| Gold is a special market in more ways than one.
Gold and gold shares are starting a renewed rise right on
schedule. Gold is a cyclical market, which makes it easier
to follow compared to other markets. That's why we've been
taking this bull market one step at a time and so far the
steps are in place.
GOLD: A step by step bull market
Going
back a moment to explain what we mean... gold reached an eight
year cycle low in February, 2001. That step is complete and
so far gold's been following the path it normally takes after
a cycle low. Gold, for instance, tends to rise for three to
five years afterward and gold turned bullish a year ago when
it rose above its 65-week moving average (see Chart 1A).
So this bull market still has a few years to go.
This average has also worked best over the years
in identifying the major trend. This means the major trend
is up and gold is going higher as long as it stays above the
moving average now at $294.
Within the major trend, however, gold has an
intermediate cycle that identifies medium-term highs and lows.

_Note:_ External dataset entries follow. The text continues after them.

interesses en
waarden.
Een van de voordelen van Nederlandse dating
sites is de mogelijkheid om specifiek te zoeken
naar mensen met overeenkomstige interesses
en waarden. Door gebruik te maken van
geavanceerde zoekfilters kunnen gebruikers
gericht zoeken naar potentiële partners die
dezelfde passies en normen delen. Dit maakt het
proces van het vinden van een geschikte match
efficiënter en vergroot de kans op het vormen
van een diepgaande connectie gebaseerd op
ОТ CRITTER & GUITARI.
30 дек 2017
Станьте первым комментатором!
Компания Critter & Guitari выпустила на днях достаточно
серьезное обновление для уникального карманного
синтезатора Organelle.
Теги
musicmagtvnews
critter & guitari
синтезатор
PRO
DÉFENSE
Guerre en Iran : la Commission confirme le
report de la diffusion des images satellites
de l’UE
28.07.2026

These are equally important to watch because it tells us the
ideal times to buy more and it helps to identify the strength
of the market (or the lack of strength).
It told us, for instance, that the downward
correction that began on June 4 was a normal correction in
the bull market. In fact, it was the first correction this
year. It also told us to start buying gold shares again in
early August because we were at an intermediate low.
GOLD $325: Next step
So far, so good. The steps are in place and
the next important hurdle for gold is breaking clearly above
$325. Once that happens, a more bullish phase of the bull
market will begin. This level is very important because it's
the 1999 high. Since 1980 the only decent gold rises, in 1985-87
and 1993-96, failed to rise above the previous peak. This
means if $325 is clearly broken, it'll be the first time since
1980 that gold has risen higher than the previous peak. This
is the next important step and gold is currently close to
that level.
Chart 1B shows gold's leading indicator,
which identifies the intermediate cycles. The As and Cs identify
gold peaks and the Bs and Ds show the bottoms. This is one
of our favorites because it's worked so well in identifying
intermediate moves within the major trend.

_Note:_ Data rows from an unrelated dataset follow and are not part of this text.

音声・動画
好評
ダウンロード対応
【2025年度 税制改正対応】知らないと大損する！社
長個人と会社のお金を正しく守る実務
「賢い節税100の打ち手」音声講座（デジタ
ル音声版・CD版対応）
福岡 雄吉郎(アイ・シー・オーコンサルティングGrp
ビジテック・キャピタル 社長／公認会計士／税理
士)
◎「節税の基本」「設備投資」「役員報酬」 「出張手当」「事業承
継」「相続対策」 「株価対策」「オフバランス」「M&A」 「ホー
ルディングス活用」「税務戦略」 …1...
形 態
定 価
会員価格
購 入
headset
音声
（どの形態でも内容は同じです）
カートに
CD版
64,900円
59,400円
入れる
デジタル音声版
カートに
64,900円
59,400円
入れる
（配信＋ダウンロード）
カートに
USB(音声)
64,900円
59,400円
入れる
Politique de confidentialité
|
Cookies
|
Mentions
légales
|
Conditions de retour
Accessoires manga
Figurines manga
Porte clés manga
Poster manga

The gold decline that started on June 4th was
a D decline (see Chart 1A). Gold declined from a high
of $327.90 to a low of $302.50 on July 29, while the indicator
fell to a low area. The gold decline was moderate compared
to the strong rise this year. And the fact that gold held
above $300 during weakness showed great strength.
An intermediate A rise is now in process and
as long as gold stays above $315, it's strong within the A
rise. Gold essentially resisted at its 1999 high last June,
which makes it even more important to see if gold rises clearly
above this high. For a clean breakout, let's see if December
gold closes above $330.
Gold will gain bullish momentum above this level,
and it could then easily jump to $340 as the next medium-term
target before the current A rise is over. If the A rise accomplishes
this, then the major bull market will be strong and well on
its way as the steps continue to fall into place.

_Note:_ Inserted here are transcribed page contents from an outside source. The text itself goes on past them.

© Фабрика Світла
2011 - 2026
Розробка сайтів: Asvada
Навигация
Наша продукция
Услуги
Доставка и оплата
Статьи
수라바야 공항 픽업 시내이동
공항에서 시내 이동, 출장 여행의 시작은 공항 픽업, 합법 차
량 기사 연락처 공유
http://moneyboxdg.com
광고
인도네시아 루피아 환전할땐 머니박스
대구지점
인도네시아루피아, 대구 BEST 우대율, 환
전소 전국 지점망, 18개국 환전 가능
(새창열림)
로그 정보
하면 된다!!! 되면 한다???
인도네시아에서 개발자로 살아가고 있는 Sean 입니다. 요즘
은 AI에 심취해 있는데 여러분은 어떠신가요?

On a timing basis, the A rise could last until
November, which is the average time of previous A rises. It
should then have a normal downward correction, which will
provide another good buying opportunity around year end, before
the bull market again resumes its upward path to higher levels.
GOLD SHARES: Strong renewed rise
Gold shares are more volatile than gold. They
fell much more than gold in the D decline and they're generally
rising more than gold in this renewed A rise with several
shares reaching new highs for the year.
Gold shares are a great investment to just buy
and hold for the entire ride. Some people prefer selling at
intermediate peaks and buying near the lows, which is fine
if you're prepared to stay on top of the market.
Besides our gold indicator, the XAU gold share
index and its leading indicators also serve well in telling
us when a rise is overheated and when a low area is at hand.
Chart
2A shows the XAU bouncing up from its major uptrend, while
the leading indicator is bottoming in an oversold area (see
Chart 2B). This is great action because it shows that
the renewed rise has strength and gold shares have room to
move up further in a sharp rise before they're overbought.
XAU is back above its 65-week moving average, now at 63 and
it's poised to enter the strong side of the rising channel.
In other words, gold shares are still oversold and they have
good potential during the current A gold rise.